Kıskançlık duygusu kardeşi olan neredeyse her çocuğun tecrübe etmiş olduğu, insan doğasında olan bir duygu... Anne-babalar, bu durumda ne yapacaklarını bilmezlerse büyük bir kriz ile karşı karşıya kalabilirler. Çocuk ve Ergen Psikiyatri Uzm. Dr. Fırat Hamidi, aileleri uyararak bu konularda neler yapılması gerektiğini anlattı.
“Kardeşinin dünyaya geleceği zaman çocuğa söylenebilir. Çocuklar bu duruma farklı farklı tepkiler verir. Kimi sevinir, mutlu olur, heyecanlanır, kimisinde de kaygı endişe hakim olur. Verilecek ilk tepkiden sonra hamilelik ilerledikçe çocuk kendisi ile yeterince ilgilenilmediği hissine kapılabilir, huzursuzluk gerginlik oluşabilir. Bebek doğduktan ve eve geldikten sonra da haliyle başta anne olmak üzere ailenin tüm ilgisi bebek üzerindedir. Evde tek başına ilgi odağı olmuş bir çocuk, bebek eve gelince ikinci plana atılmış gibi hissedebilir. Artık sevilmediğini, istenmediğini düşünebilir. Köşelerde sessizce bekleyebilir, ağlayabilir. Bu durumda çocuğun duygularını anlayabilmek ve konuşarak durumu ifade etmek, bebek geldikten sonra da çocuk ile birlikte vakit geçirmek, sevildiğini ve önemsendiğini hissettirmek gerekir. Her çocuğun yerinin ayrı olduğunu, her birinin ihtiyaçlarının farklı olduğunu, ihtiyaçları doğrultusunda ilgi bakım sağlandığı anlatılmalıdır. Bebeğin henüz küçük olduğu için kendi ihtiyaçlarını karşılayamadığı ve yardıma gereksinim duyduğu anlatılmalıdır. Ayrıca bebeğin bakımı için arzu ederse kendisinin de yardımcı olabileceği söylenebilir.

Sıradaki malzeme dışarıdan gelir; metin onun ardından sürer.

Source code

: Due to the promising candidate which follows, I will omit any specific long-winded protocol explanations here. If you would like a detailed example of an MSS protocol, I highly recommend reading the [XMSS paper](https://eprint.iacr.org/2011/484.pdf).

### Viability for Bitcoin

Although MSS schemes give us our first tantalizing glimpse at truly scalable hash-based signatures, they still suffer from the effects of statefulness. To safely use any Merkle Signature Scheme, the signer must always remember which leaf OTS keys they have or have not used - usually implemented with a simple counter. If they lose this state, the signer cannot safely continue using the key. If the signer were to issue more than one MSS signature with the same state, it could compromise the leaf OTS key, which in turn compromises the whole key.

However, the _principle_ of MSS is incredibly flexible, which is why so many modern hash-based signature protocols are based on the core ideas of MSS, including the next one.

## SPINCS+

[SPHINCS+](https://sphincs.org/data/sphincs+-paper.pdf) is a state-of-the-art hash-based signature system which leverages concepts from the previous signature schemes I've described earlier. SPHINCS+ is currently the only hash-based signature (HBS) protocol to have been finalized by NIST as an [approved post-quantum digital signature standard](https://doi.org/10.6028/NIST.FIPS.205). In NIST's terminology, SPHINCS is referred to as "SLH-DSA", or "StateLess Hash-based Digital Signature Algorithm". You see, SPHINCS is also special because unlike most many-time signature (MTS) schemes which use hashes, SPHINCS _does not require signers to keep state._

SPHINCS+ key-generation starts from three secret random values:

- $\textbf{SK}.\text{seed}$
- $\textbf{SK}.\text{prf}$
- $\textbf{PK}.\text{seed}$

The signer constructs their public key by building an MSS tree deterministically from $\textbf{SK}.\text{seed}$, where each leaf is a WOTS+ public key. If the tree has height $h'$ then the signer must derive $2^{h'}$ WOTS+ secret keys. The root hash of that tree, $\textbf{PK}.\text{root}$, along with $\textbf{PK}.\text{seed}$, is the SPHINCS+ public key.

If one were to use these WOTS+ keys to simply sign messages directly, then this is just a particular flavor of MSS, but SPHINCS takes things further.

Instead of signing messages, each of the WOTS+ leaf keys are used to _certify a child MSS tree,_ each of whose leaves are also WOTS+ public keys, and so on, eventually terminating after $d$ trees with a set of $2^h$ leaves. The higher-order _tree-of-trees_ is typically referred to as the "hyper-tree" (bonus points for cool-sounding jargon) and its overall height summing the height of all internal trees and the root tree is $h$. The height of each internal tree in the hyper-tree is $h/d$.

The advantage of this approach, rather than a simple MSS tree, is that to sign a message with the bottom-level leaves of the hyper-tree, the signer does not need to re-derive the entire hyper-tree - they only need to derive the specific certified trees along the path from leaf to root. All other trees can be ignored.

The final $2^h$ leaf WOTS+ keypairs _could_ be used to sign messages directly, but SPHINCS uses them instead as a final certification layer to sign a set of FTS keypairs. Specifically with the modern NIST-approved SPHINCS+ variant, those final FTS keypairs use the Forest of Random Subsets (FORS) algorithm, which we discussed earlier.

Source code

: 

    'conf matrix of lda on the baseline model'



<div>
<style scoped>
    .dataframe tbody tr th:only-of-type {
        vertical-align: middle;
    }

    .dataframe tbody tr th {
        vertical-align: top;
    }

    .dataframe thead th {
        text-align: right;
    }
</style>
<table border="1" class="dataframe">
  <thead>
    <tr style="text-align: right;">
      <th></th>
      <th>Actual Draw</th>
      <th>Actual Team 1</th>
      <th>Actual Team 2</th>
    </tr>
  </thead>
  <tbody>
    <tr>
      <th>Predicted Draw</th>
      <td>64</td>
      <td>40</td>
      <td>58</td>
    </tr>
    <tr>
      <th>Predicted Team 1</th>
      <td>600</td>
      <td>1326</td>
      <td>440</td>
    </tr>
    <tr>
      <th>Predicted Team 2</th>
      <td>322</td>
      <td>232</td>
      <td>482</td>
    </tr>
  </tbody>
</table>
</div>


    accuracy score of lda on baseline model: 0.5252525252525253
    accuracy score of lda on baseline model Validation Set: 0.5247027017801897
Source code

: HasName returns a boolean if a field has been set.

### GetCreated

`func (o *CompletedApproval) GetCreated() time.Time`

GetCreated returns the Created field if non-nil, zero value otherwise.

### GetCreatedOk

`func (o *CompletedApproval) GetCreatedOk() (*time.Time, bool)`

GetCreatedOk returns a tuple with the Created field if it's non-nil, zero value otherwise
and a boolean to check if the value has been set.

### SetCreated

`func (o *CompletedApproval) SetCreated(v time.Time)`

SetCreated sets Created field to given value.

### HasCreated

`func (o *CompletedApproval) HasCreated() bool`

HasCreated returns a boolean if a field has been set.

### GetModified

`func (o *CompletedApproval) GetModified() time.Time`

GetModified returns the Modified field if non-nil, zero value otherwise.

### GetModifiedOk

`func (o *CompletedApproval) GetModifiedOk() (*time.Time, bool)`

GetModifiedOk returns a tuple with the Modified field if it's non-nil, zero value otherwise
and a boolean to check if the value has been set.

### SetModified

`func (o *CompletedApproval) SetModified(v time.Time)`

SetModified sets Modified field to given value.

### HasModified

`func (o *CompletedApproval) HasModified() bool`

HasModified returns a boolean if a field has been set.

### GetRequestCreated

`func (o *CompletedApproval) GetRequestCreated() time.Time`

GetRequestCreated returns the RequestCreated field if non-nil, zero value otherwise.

Anne bebeğin ihtiyacını karşılarken baba diğer çocukla kaliteli vakit geçirmelidir. Yine anne ile çocuk birlikte vakit geçirirken baba bebeği yatıştırabilir. Abi ya da abla eğer kendi de isterse kardeşine kendisine olmayan kıyafetleri ve oyuncaklarından seçip verilebilir. Kardeşler arasında bir kıyaslama yapmak ta doğru değildir. Her biri kendi fiziksel ve ruhsal gelişim sürecinde olan çocukların gelişim evrelerine bağlı olarak istekleri, ihtiyaçları, becerileri farklıdır. Kardeş doğumu sonrası çocuğa “ sen büyüdün, abla-abi oldun, o yapsın sen yapma” gibi cümleler çocuğu iyi hissettirmeyecektir, aksine yaşına uygun olmayan bir sorumluluk yükletecektir, en nihayetinde onunda bir çocuk olduğu unutulmamalıdır.”